#### [ASSIGNED TASK]
Convert the data from its first line through the line containing "You have learned", both included, into a JSON list of strings with one string per line and blank lines omitted.

#### [EXTRACTED DATA]

- - - -

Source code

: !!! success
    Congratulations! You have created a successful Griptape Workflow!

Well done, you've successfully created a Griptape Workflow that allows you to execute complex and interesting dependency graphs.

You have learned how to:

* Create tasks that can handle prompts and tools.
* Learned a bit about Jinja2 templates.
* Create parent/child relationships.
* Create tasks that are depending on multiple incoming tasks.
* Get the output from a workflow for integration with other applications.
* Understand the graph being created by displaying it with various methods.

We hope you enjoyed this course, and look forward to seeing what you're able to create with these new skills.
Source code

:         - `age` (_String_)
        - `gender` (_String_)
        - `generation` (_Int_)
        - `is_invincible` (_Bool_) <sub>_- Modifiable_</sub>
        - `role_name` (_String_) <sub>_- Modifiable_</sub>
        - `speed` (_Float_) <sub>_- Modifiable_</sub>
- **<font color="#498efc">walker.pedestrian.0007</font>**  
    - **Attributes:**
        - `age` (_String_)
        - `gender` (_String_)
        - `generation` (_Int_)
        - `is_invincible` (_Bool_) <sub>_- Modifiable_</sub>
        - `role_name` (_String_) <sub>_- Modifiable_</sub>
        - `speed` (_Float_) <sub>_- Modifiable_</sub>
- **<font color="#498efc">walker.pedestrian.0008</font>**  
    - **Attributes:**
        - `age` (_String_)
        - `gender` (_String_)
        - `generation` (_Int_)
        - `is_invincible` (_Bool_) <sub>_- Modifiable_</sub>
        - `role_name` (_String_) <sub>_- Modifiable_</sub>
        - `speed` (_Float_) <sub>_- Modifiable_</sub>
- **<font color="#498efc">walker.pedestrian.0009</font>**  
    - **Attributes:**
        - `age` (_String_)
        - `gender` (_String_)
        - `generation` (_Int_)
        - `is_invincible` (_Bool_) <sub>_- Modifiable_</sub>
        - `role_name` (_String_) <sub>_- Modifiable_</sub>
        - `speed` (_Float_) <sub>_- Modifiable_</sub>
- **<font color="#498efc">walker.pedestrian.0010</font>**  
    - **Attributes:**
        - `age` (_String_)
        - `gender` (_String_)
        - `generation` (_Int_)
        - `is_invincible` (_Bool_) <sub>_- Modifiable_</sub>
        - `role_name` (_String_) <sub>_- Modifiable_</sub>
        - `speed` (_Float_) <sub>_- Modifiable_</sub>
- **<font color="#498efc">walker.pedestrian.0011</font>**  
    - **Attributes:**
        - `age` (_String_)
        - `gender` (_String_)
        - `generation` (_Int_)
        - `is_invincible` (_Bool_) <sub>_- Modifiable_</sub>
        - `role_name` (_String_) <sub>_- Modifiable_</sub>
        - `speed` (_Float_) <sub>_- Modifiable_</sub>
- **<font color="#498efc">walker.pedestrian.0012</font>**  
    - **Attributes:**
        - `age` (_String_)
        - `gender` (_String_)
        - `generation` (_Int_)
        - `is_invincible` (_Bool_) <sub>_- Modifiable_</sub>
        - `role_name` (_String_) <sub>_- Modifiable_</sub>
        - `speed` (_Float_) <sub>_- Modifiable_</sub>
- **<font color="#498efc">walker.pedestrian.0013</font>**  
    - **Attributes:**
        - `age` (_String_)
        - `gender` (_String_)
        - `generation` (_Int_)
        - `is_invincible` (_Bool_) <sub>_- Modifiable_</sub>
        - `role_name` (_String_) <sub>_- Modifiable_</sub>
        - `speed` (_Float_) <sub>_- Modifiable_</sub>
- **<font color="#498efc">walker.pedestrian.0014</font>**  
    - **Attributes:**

- - - -

#### [EXERCISE RESULT]
[
  "Source code",
  ": !!! success",
  "    Congratulations! You have created a successful Griptape Workflow!",
  "Well done, you've successfully created a Griptape Workflow that allows you to execute complex and interesting dependency graphs.",
  "You have learned how to:"
]